**WORK TO COMPLETE:**
Could you report every line from the entries that includes the word "kass"?

**INFORMATION SUPPLIED:**
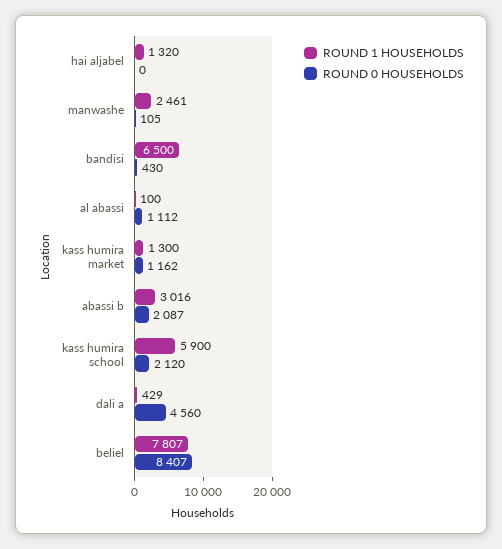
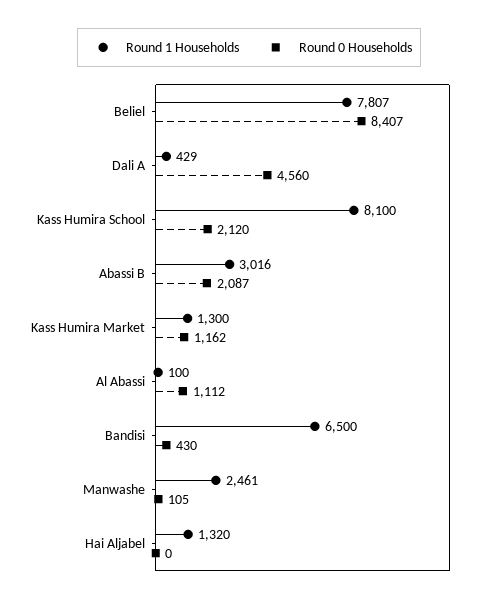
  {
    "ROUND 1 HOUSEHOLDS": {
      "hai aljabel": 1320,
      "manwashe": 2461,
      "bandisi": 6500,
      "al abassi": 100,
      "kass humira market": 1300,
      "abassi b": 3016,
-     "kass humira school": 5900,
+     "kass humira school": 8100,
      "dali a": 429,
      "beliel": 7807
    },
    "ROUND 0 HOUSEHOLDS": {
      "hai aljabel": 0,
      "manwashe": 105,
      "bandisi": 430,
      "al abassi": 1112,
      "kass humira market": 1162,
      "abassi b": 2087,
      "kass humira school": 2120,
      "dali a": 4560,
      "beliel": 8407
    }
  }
--
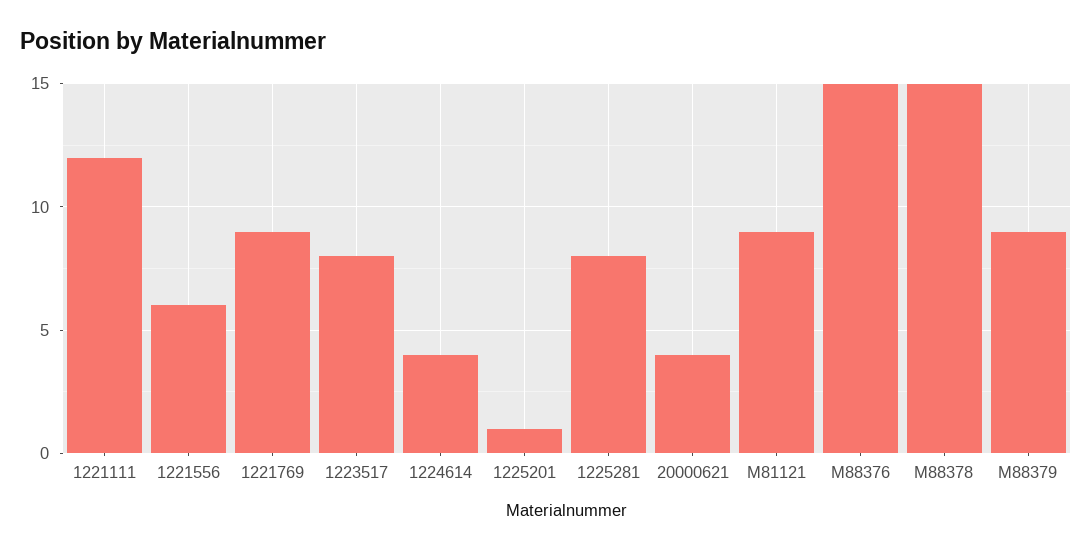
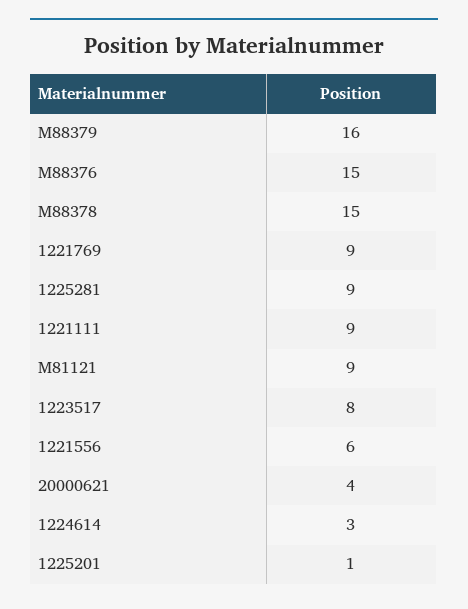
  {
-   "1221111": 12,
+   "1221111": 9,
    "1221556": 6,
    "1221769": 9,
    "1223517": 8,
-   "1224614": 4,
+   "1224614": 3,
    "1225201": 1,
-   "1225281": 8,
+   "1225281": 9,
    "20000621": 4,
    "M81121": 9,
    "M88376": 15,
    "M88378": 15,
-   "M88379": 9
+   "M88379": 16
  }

**SOLUTION TO THIS PROBLEM:**
      "kass humira market": 1300,
-     "kass humira school": 5900,
+     "kass humira school": 8100,
      "kass humira market": 1162,
      "kass humira school": 2120,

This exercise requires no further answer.